START Page text

Medicinal mushrooms are high in beta-glucan, antioxidants, & B-vitamins. They're super easy to add either in powder form, or you can make your own mushroom broth.
Eggs are a vast source of nutrition. Eggs are one of the complete sources of amino acids, the building blocks of protein. Feeding them to your dog is a great way to boost their protein intake & quality nutrients. Eggs are also a great source of vitamin A, riboflavin, folate, selenium, iron, fatty acids, and more.
Some owners are wary of feeding eggs due to enzyme inhibitors in the egg whites. These can interfere with digestion, especially in young/old animals. Enzyme inhibitors in egg whites can negatively interfere with dogs' health if eggs are fed in abundance. But a few times a week will not harm the dog at all. It’s perfectly safe to feed your dog several raw eggs a week, as long as it’s not a mainstay of their diet. If you can get your hand on some pasture-raised eggs, you can feed the shell too! Feeding the shells of grocery store eggs is not recommended since they are sprayed with chemicals to sanitize.
Fish is rich in vitamin D and omega-3s (EPA & DHA). As AAFCO has no minimum requirements for omega-3s, incorporating fish or fish oil can provide essential fatty acids. You can feed seafood (except shellfish) raw or canned. Suppliers that sell raw fish can be found here.
The sourcing and type of fish you feed are vital. Higher predator fish such as tuna and king mackerel will be higher in heavy metals, toxins, and radiation. You also don't want to source your fish out of the Pacific ocean since that's where most pollutants are found! Stick to lower-level fish such as sardines, smelt, and anchovies to avoid high levels of mercury & other toxins. Other great seafood to feed is green-lipped mussels, blue/black mussels, and oysters.

END Page text
START Supplied material

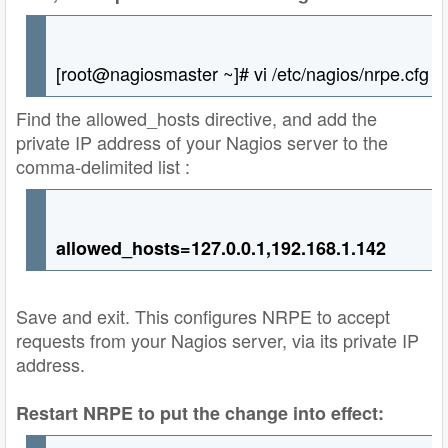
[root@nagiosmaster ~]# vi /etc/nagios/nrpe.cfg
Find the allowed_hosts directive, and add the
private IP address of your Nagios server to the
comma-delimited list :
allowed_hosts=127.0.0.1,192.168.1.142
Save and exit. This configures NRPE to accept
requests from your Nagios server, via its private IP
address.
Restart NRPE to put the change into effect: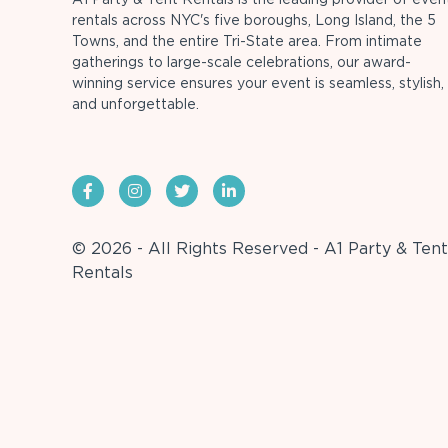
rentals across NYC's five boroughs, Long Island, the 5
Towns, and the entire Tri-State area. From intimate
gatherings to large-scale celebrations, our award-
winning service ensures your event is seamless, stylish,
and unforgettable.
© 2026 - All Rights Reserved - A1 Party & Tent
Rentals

END Supplied material
START Supplied material

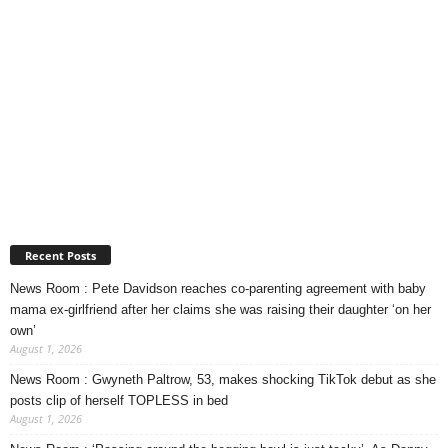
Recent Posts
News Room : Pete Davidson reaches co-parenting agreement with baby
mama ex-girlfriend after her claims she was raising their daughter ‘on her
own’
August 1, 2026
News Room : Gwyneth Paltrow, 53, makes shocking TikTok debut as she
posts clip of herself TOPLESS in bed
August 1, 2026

END Supplied material
START Supplied material

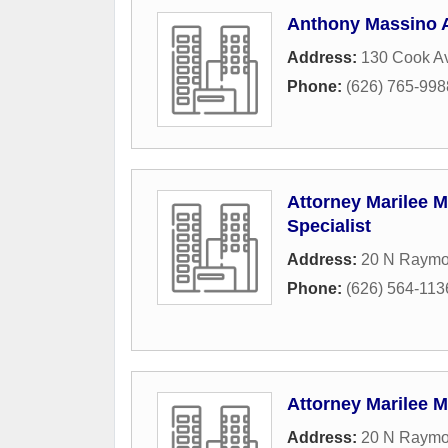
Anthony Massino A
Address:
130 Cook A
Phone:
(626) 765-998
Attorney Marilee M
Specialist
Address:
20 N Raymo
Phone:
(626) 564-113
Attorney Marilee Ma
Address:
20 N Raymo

END Supplied material

## Directions
A) Copy word for word the part of the text on foods for dogs starting with "Eggs are a vast" and going on through "acids, and more.".
B) Write what comes next in the text on foods for dogs, picking up after its last sentence.
The records have nothing to do with this.

## Written answers
A)
Eggs are a vast source of nutrition. Eggs are one of the complete sources of amino acids, the building blocks of protein. Feeding them to your dog is a great way to boost their protein intake & quality nutrients. Eggs are also a great source of vitamin A, riboflavin, folate, selenium, iron, fatty acids, and more.

B)
Raw Meats & Premade
Any type of raw meat and/or premade raw is a great addition! Just remember to keep it 20% or under and be wary of rich proteins such as lamb and venison as they can cause some rocket butt if fed in large amounts. For a list of favorite premade raw foods, click here.
All you need is to fill the bowl with 20% fresh whole foods to make a big difference! If a dog were fed 1 cup of kibble per day, you would take .20 cups (20%) out of the bowl and add any of the Kibble Boosters mentioned above. This way, you will not have to balance out the dry food with the fresh foods, and you can still get some real food into the bowl. Click here for guidance on adding Kibble Boosters.
Mixing Kibble & Raw
A common concern with mixing kibble and fresh foods are safe due to digestion rate and pH levels. Unfortunately, there is no answer as there have been limited studies on the gastric pH of kibble vs. raw-fed dogs. The few studies out there don't focus on digestion but rather on the metabolism of certain drugs. But what is known is that the gastric pH will still be acidic whether they are raw fed or not. If the pH were alkaline, it would result in malnutrition due to the inability to break down nutrients.
If a drastic pH change is needed to digest kibble vs. raw (which is not confirmed), a healthy system should absorb the nutrients just fine. The digestive process is not like a traffic jam. If they do digest at different, their system is more than capable of handling it as we know meat and edible bones break down at different rates. Fresh food is not an "all or nothing" mindset, and kibble boosters are a great way to find a middle ground.
You can take many steps to improve a dry food diet. The most crucial step is to continue researching and discovering what works best for you and your dog. Whether using a high-quality kibble, feeding 50/50 raw/kibble, or adding in kibble boosters, any amount of fresh food is better than none! I hope you learned something new today & Always Keep Exploring!